    Is it possible to do this, or i completely wrong with this?

    • Get it to work by adding accessors
      public class Position
      public float X { get; set; }
      public float Y { get; set; }
      public float Z { get; set; }

      but now next problem. Values in MainPage is refreshed only once, on program start.

      • Also these variables need to be BindableBase and with SetProperty.
        It would be better if you expose the properties directly from the viewmodel. For example instead of doing {Binding Mpos.x} you should do {Binding MposX}, and in the viewmodel you do MposX = Mpos.x.

        • Thanks for the answer.
          It was my first approach {Binding MposX} and than MposX = Mpos.x
          But what if i have more than one objects of type Position. In this case i should write many lines of code in ViewModel to expose all of this props. Instead Mpos= _dummyPlcService.MPos;

          Real example from industrial automation world.
          Lets say we have object motor
          public class motor
          // Status
          public bool RunFwd { get; set; }
          public bool RunRev { get; set; }
          public bool Stopped { get; set; }
          public bool Interlock { get; set; }
          public bool PosLim { get; set; }
          public bool NegLim { get; set; }
          public bool QTrip { get; set; }
          public bool CntFwdFlt { get; set; }
          public bool CntRevFlt { get; set; }
          public bool Mode { get; set; }
          public bool aRun { get; set; }
          public bool aDir { get; set; }
          public bool mRun { get; set; }
          public bool mDir { get; set; }
          public bool ACK { get; set; }

          and we have 10 motors. What in this case?
          public class motor: BindableBase
          and with SetProperty ?

        • There is business logic and there is UI logic. In WPF BindableBase is for UI logic and it goes into ViewModels.
          In your example you have 10 motors, each with 15 properties.
          Are you showing 150 fields in a View ?
          If yes, the motor has to implement BindableBase and all it’s properties have to implement SetProperty. Then the motor properties are updated in the ViewModel that own the motors and you probably want to name the class MotorViewModel.

          If no, then you can create a subclass of data for each motor that you want to show in that ViewModel, like “MotorPositionsViewModel”, or “MotorStatusViewModel”.

          Sometimes when data are static you can show the business objects directly, to save yourself some code. But as you saw, the UI doesn’t update them if they don’t implement BindableBase.
★ ★ ★ ★ ★
* **Task instructions**
1. In the discussion of WPF data binding, change "Position" to "Location" in the passage from "It would be" up to and including "industrial automation world.", and write that passage out.
2. According to the discussion of WPF data binding, what kind of logic is BindableBase meant for in WPF?
3. Pick up the discussion of WPF data binding after its last sentence and continue it.

* **Collected data**
★ ★ ★ ★ ★
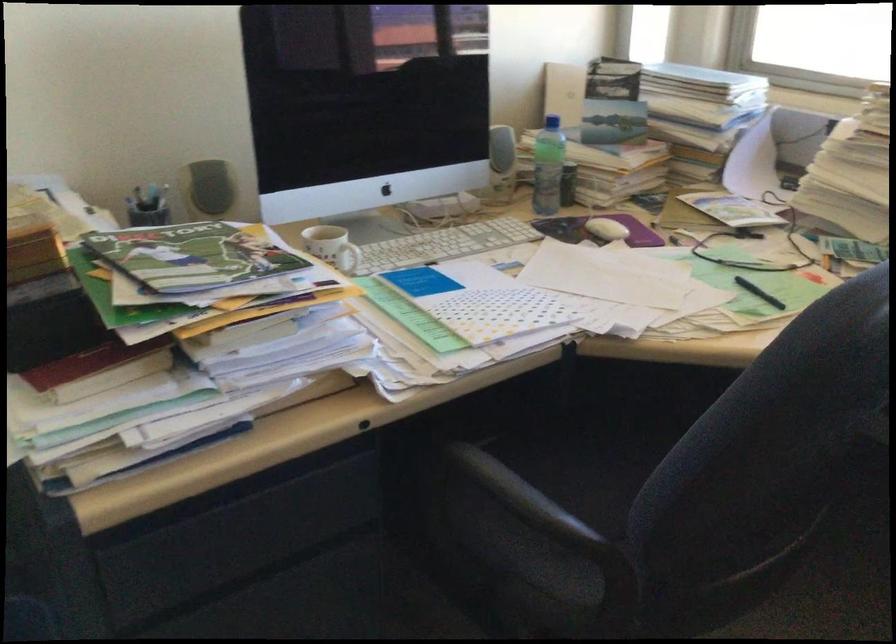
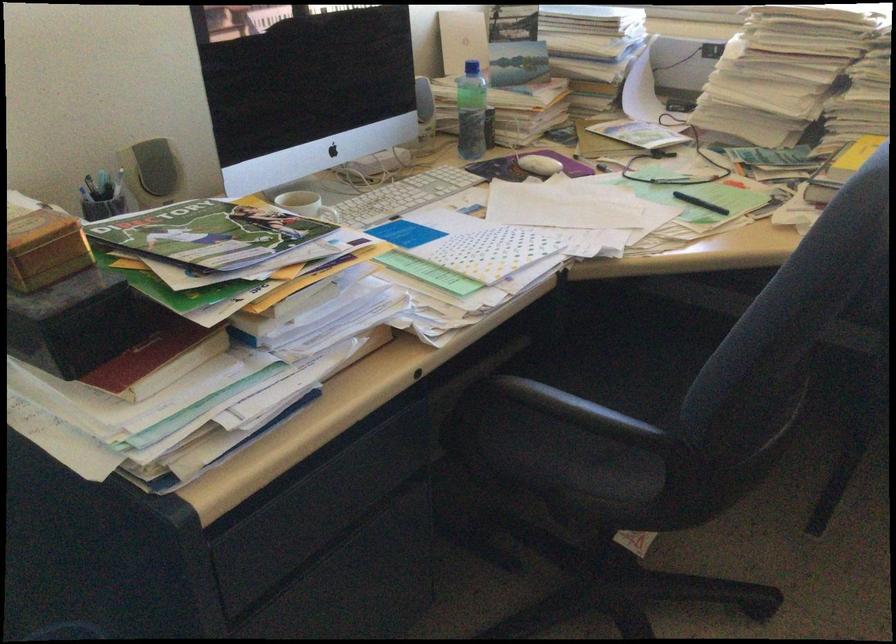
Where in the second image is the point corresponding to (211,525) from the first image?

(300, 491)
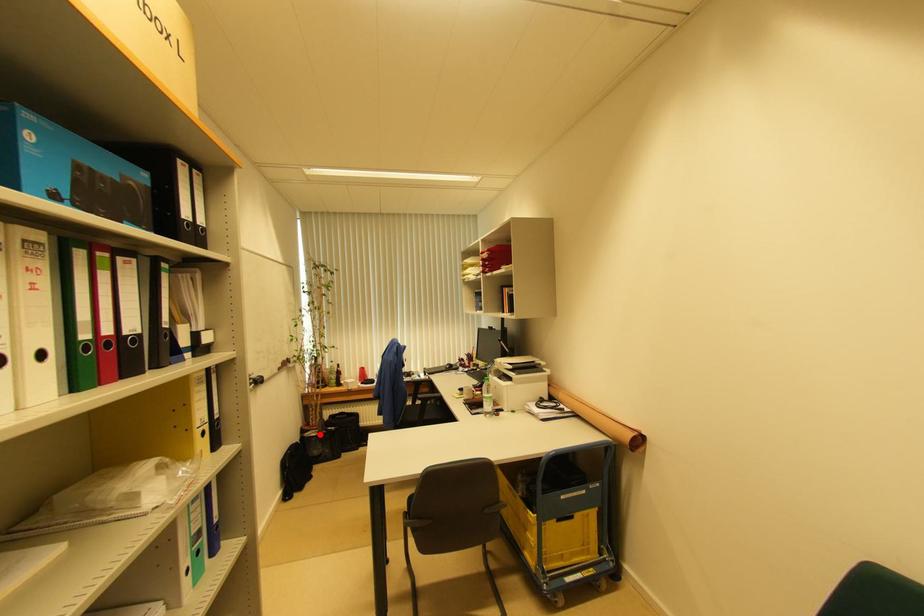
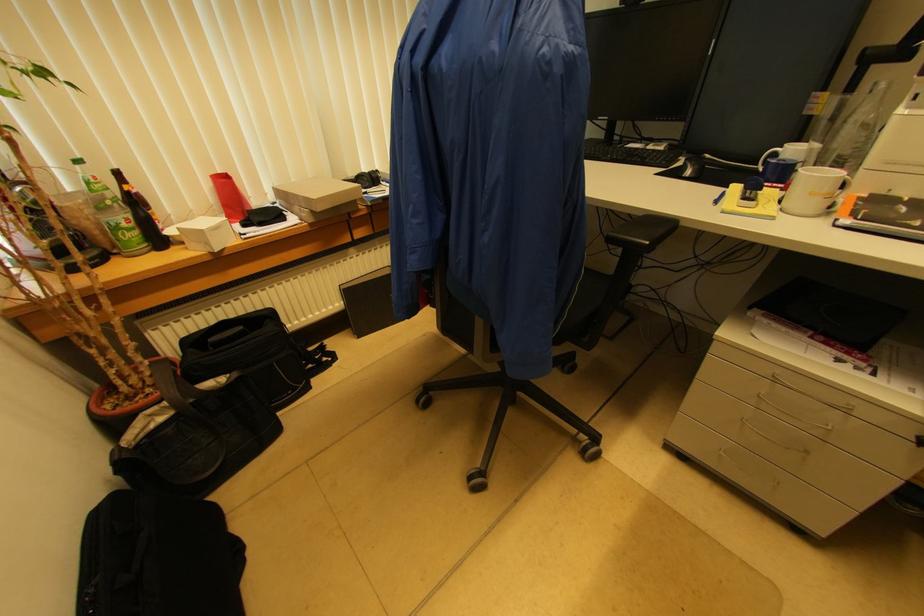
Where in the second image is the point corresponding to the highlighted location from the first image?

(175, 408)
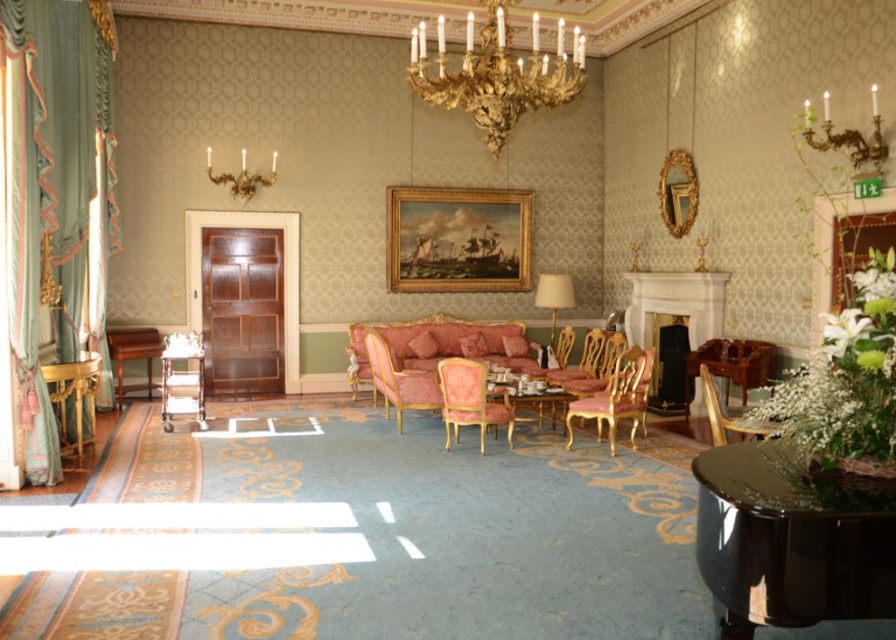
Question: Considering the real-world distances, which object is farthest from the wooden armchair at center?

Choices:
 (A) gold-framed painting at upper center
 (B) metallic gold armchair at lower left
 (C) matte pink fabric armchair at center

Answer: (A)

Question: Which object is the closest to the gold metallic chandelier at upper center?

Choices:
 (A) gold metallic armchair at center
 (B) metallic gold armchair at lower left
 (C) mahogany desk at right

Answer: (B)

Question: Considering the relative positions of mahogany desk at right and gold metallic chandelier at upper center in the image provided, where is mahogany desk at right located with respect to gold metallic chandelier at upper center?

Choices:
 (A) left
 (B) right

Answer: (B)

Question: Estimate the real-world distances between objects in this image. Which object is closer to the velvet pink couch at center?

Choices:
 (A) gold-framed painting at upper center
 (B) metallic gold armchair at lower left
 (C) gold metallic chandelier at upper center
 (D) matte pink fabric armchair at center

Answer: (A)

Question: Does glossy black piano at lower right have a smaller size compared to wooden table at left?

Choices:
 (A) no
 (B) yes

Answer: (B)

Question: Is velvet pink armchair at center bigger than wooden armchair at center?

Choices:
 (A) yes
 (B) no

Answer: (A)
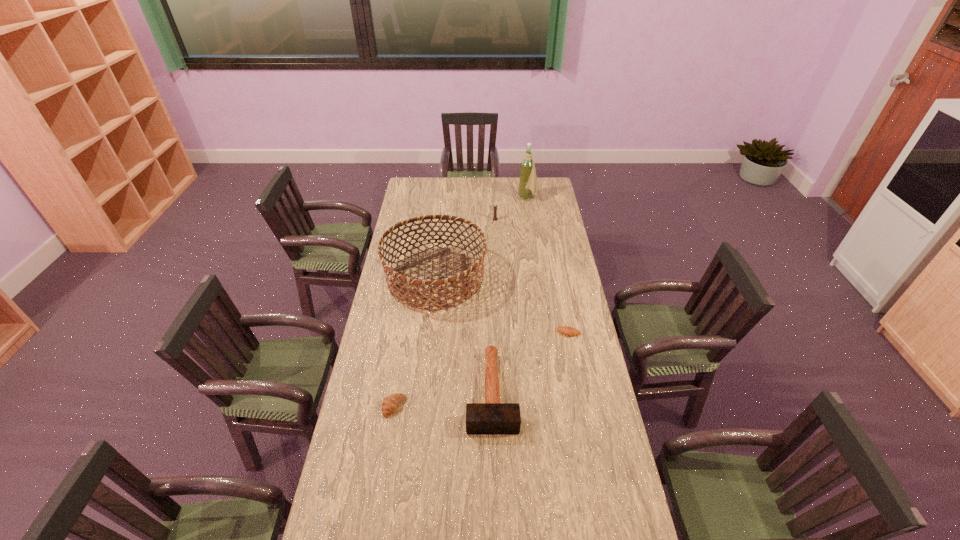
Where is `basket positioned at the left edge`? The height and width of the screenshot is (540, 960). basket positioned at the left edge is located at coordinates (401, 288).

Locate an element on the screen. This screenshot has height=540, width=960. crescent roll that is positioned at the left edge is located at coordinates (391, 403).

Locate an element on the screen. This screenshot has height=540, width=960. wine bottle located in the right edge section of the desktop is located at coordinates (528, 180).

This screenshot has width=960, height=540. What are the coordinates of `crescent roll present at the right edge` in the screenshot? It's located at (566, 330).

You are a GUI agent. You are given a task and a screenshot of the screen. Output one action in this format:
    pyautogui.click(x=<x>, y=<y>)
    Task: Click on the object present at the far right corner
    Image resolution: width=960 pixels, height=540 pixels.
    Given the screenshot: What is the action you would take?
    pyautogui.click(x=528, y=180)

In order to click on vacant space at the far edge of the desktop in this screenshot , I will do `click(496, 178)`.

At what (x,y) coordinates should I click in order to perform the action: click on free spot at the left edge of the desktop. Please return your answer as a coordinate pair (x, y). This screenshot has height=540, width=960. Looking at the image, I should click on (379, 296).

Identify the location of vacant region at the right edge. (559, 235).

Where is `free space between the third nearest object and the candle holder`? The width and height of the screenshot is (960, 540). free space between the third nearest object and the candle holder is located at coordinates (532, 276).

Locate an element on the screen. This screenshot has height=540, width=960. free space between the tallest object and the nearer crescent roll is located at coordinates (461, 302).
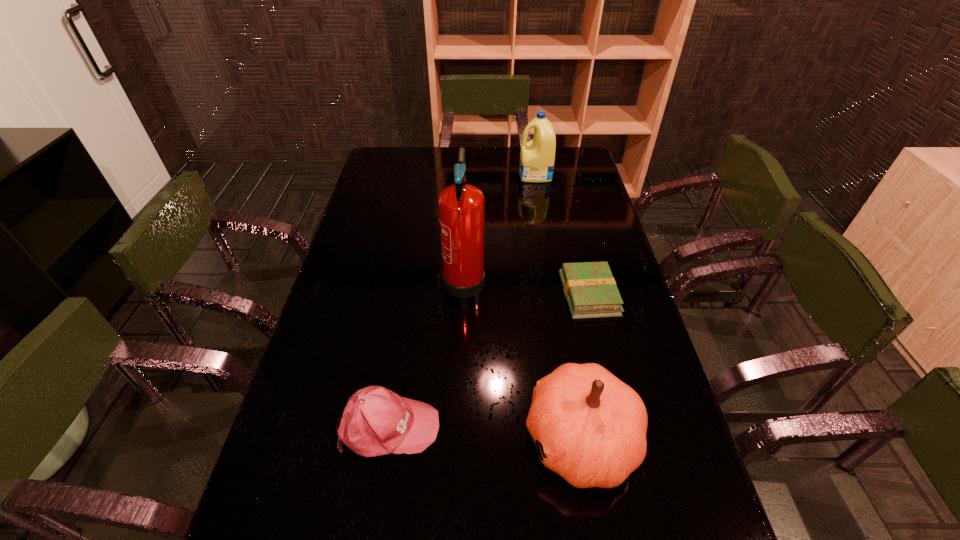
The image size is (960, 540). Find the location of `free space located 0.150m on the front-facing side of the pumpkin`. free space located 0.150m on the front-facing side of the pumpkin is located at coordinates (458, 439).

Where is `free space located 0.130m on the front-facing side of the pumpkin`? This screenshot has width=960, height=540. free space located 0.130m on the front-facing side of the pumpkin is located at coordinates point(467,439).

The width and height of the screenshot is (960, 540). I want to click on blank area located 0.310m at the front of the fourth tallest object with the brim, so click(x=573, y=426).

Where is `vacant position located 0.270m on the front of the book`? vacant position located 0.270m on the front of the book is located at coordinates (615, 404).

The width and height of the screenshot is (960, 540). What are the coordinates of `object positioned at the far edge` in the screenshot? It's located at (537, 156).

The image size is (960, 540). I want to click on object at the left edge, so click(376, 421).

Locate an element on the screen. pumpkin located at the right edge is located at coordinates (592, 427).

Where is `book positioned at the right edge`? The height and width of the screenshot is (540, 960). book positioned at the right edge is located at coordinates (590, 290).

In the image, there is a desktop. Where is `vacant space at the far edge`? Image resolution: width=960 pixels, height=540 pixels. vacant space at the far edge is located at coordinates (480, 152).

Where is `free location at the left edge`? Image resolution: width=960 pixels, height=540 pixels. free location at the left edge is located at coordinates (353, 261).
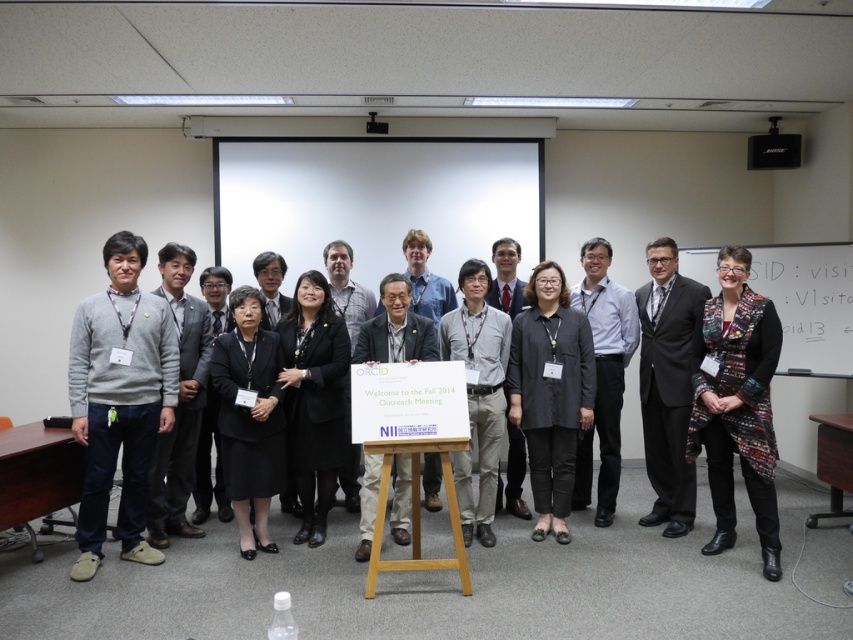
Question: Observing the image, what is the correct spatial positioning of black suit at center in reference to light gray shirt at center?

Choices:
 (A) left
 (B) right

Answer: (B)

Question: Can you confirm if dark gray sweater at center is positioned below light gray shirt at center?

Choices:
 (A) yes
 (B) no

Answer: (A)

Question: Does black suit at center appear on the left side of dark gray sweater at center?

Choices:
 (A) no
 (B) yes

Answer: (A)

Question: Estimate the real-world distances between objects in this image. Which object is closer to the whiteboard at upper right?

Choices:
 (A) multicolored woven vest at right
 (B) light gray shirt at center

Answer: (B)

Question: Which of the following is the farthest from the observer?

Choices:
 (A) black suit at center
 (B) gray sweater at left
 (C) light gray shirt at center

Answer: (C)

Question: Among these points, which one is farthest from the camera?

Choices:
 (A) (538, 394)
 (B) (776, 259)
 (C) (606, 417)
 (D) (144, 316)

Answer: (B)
★ ★ ★ ★ ★
* **Answers for the exercise**
1.
It would be better if you expose the properties directly from the viewmodel. For example instead of doing {Binding Mpos.x} you should do {Binding MposX}, and in the viewmodel you do MposX = Mpos.x.

        • Thanks for the answer.
          It was my first approach {Binding MposX} and than MposX = Mpos.x
          But what if i have more than one objects of type Location. In this case i should write many lines of code in ViewModel to expose all of this props. Instead Mpos= _dummyPlcService.MPos;

          Real example from industrial automation world.

2. UI logic

3.
          If you don’t separate UI from business logic, you see that the classes grow and it become difficult to maintain them. When you see ICommands in business objects and BindableBase implemented everywhere, that’s a sign of poor MVVM.

  6. Hello Mesta,

    Thanks for your great tutorial. After them, I can connect, read/write data from/to my PLC.
    But I got small problem. Sometimes, when I clicked buttons or entered new data to textboxes continuously, the fault came.
    Actually, the PLC still received data when I kept clicking buttons or entering new data, but the HMI stopped show them.
    So, could you please take a look at my code (attached file on the link below), and give me some advice.
    Thank you so much :)!

    • Problems are multiple.
      The ?. from ValuesRefreshed?.Invoke(this, new EventArgs()); has been removed but you should check for ValuesRefreshed null.
      The singleton is not thread-safe
      SetInf should be awaited.
      On MainWindows.xaml.cs there is a lot of code that should be in the viewmodel and replaced with a subscription to property changed.
      Also there should be checks for errors when reading and writing on the plc.

      I can’t guarantee that fixing all of these problems will solve the issue, because I can’t test without the plc program.

      Maybe you can start from scratch, instead of putting your logic into the example of this article.
      This example is the first part of 3 articles and it wasn’t meant to be production-ready code, but just a guidance.

      I think you are doing good, just go the simple way that you know and don’t follow blindly this example. Things will be easier.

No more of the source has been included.